> If anything you ever say during routine business operations can end up as evidence, clear and honest communication will suffer. The effectiveness of organizations, including the ability to act ethically, will be seriously degraded.
> There needs to be some kind of work product doctrine, which protects the privacy of routine business communication.
Wow. This is the opposite of how I feel. Mega-corporations should have their communications logged at a much higher level than a normal business. The things that have come out in court show how they manipulated their customers (advertisers). Regardless of how you feel about advertising a portion of those companies are small mom and pop shops trying to get by. If you have communications that can be used as evidence you're probably in the wrong.
Corporations aren't real things. It's a group of people doing something. And people make mistakes.
One of the objectives of a corporation is to reduce liability. If open and honest communication means that they end up liable, then they just won't have open and honest communication. End result is dysfunctional and compartmentalized companies. And ultimately the cost for all of this will be borne by everyone.
One way to get open and honest communications from the corporation is if employees are personally liable. But then you wouldn't have open and honest communication from those employees.
Imagine you work as an aerospace engineer. Imagine having to couch/overthink everything your say in communication so that it can't be taken out of context later. You literally have yearly training on how you have to communicate and in hugely impacts how people work because one dumb one off comment in email can financially end the company when an accident occurs.
and that's before you get to the fact that you have to defer how your IT systems work to the lawyers from the big overseas insurance company that covers your company/products. It's a major pain to get them to sign off on collaboration systems because they are such a discovery risk not because you are hidings, but because of how people communicate especially around issues.
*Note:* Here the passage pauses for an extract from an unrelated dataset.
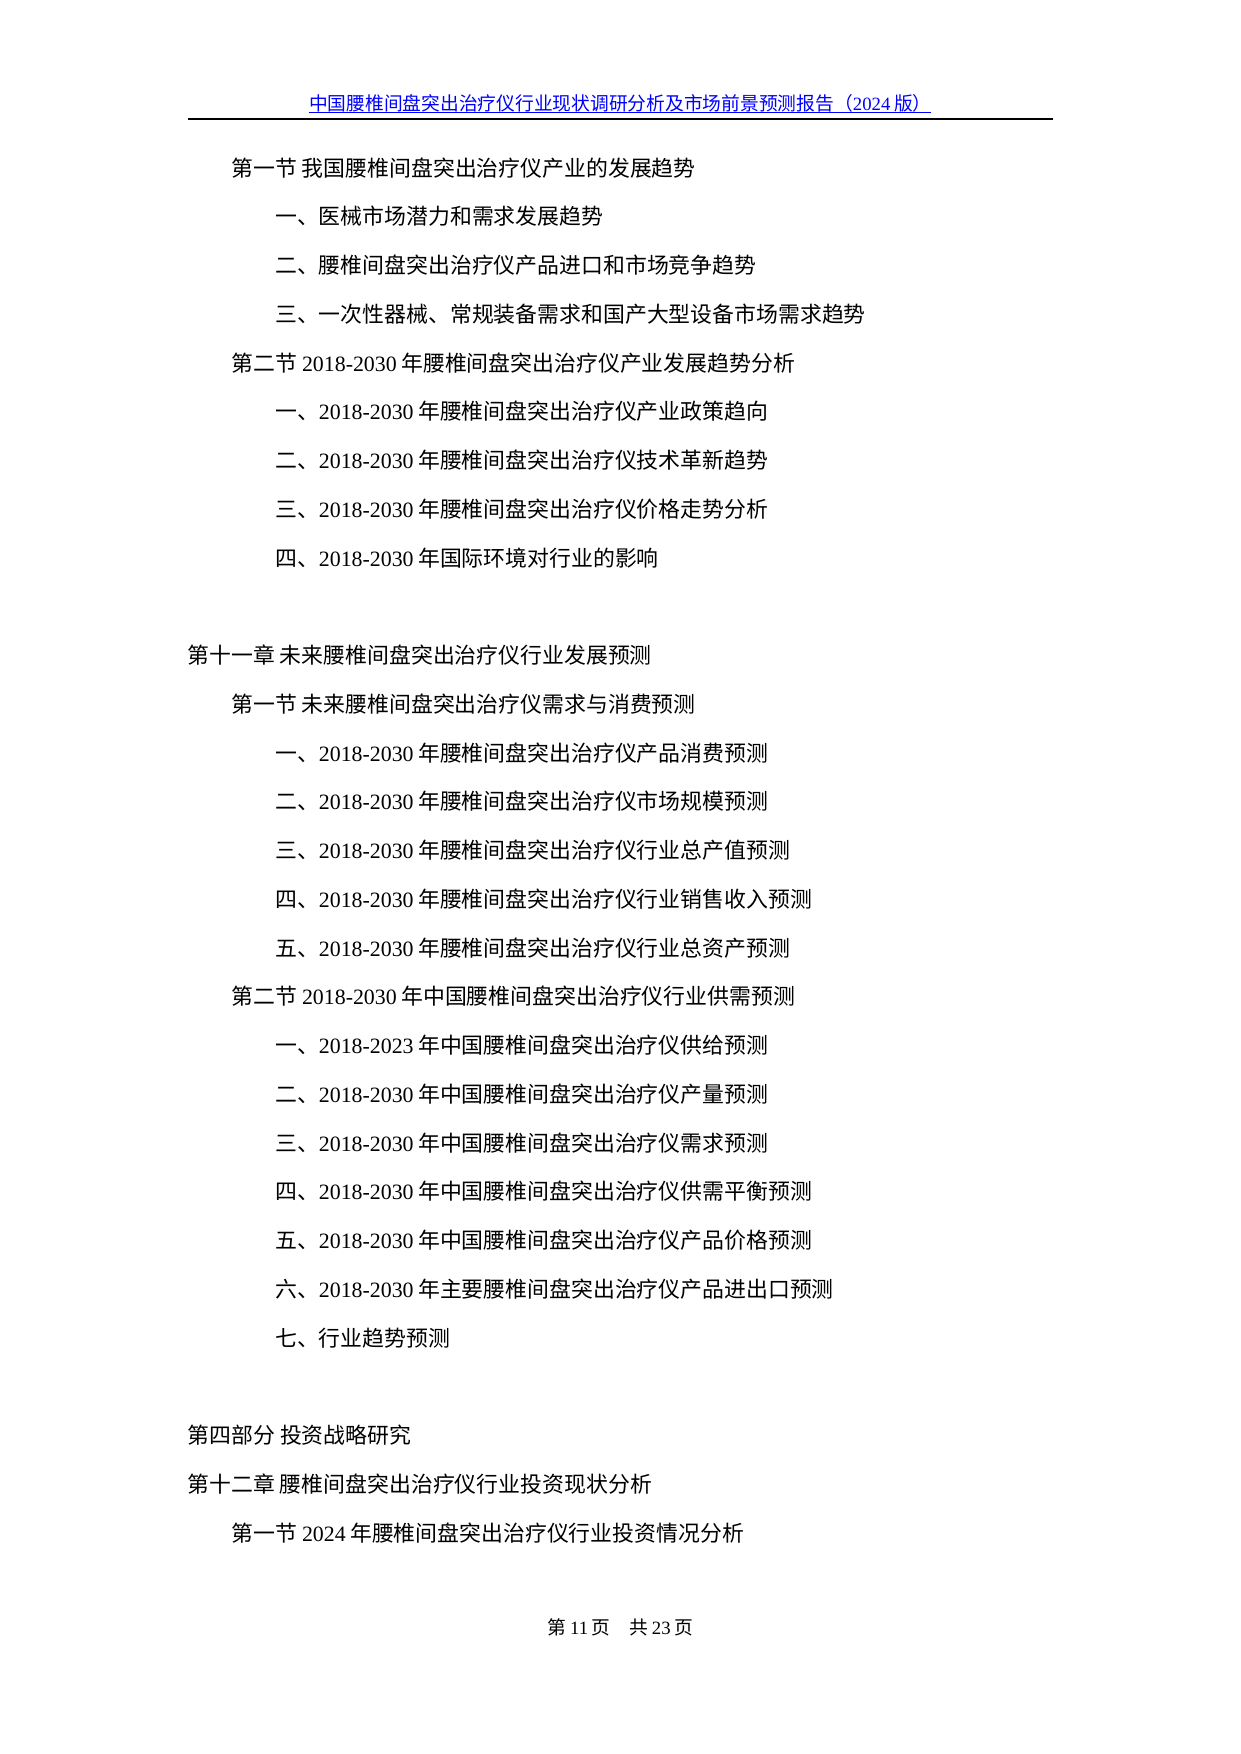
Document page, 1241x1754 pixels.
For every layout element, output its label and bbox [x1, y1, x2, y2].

As far as discovery goes with aerospace, if your engineers anywhere acknowledged any problems, you are hit. How can you have a good product/continuous improvement when you can't acknowledge issues in writing?
> If you have communications that can be used as evidence you're probably in the wrong.
The problem is that most employees are not lawyers so they cannot make a proper legal judgement on their routine works. And even lawyers are frequently making mistakes. And if you think prosecutors are not good at "creative legal interpretation", then you probably don't know much about them. Seemingly innocent things can become the greatest weapon at the hand of competent prosecutor.
> Mega-corporations should have their communications logged at a much higher level than a normal business.
I agree entirely. And it's not like it's unprecedented: we treat banks like this already. They have to keep records of all internal communications for years.
And it doesn't stop banks from breaking the law, or their employees from doing so in (recorded and logged) internal communications.
“ If you have communications that can be used as evidence you're probably in the wrong.”
I’m surprised to see someone advocating for “if you haven’t done anything wrong you don’t have anything to hide” on HN. The cognitive dissonance must be in overdrive here!
> Mega-corporations should have their communications logged at a much higher level than a normal business.
I agree. But, it needs to be balanced by making the penalties for companies engaging in vexatious and/or abusive litigation and vexatious discovery tactics very, very harsh. Megacorps would dislike both of those things happening to them, so we'll never see it.
> If you have communications that can be used as evidence you're probably in the wrong.
Legal battles can be very expensive, even if you are not actually in the wrong.
Yes, I think corporations are fundamentally different entities from normal businesses because they benefit from macroeconomic monetary policies and regulations in ways that normal businesses do not. As they have an unfair advantage over their competitors, they have a responsibility and should be treated essentially as government organizations. The correlation between corporate stock price and Fed monetary policy decisions is undeniable. Just consider that Fed money is the people's money... Paid for via inflation/dilution and loss of value of everyone's salary contracts. Literally, your 100k per year employment contract will have lost about half of its value after 10 years (assuming the government's own figures) if you don't re-negotiate your contract.
Plus, even if you do re-negotiate your contracts frequently, your salary still lags inflation and by that time your colleagues in the industry will be more oppressed than they are today and you will have to compete with people who will have lower self-confidence than they have today and thus they would accept lower salaries which will drive down your own wage.
The tech industry is tough because the average worker has low self-esteem. Also corporations drive down self-esteem by monopolizing the industry so even the most skilled workers feel hopeless to compete against them.
I wish I had put more thought into this when I started my career. I would have studied law. Lawyers have ridiculously high self-esteem considering often rather limited knowledge compared to engineering professions. Engineers are nerds with confidence issues so they tend to accept less than they could get, driving down wages. Not to mention regulatory moats that exist around the legal profession which keep the supply of accredited professionals low and thus keeps their wages high (supply/demand dynamics).
> If you have communications that can be used as evidence you're probably in the wrong.
That does not match my second hand accounts of how the law and lawyers work at this level, at least in the USA. Lawyers, at least in part because it is there job, will scrutinize every communication for anything that has the slight chance to be interrupted in their cases favor regardless if that interpretation is truthful.
The system of law in the USA is adversarial, the Lawyer's job is to present the case in the best possible light not to find and present the truth. So if something taken out of context plays well for their case it will be used. That could include decades old communications that no one remembers happening on a tangental topic.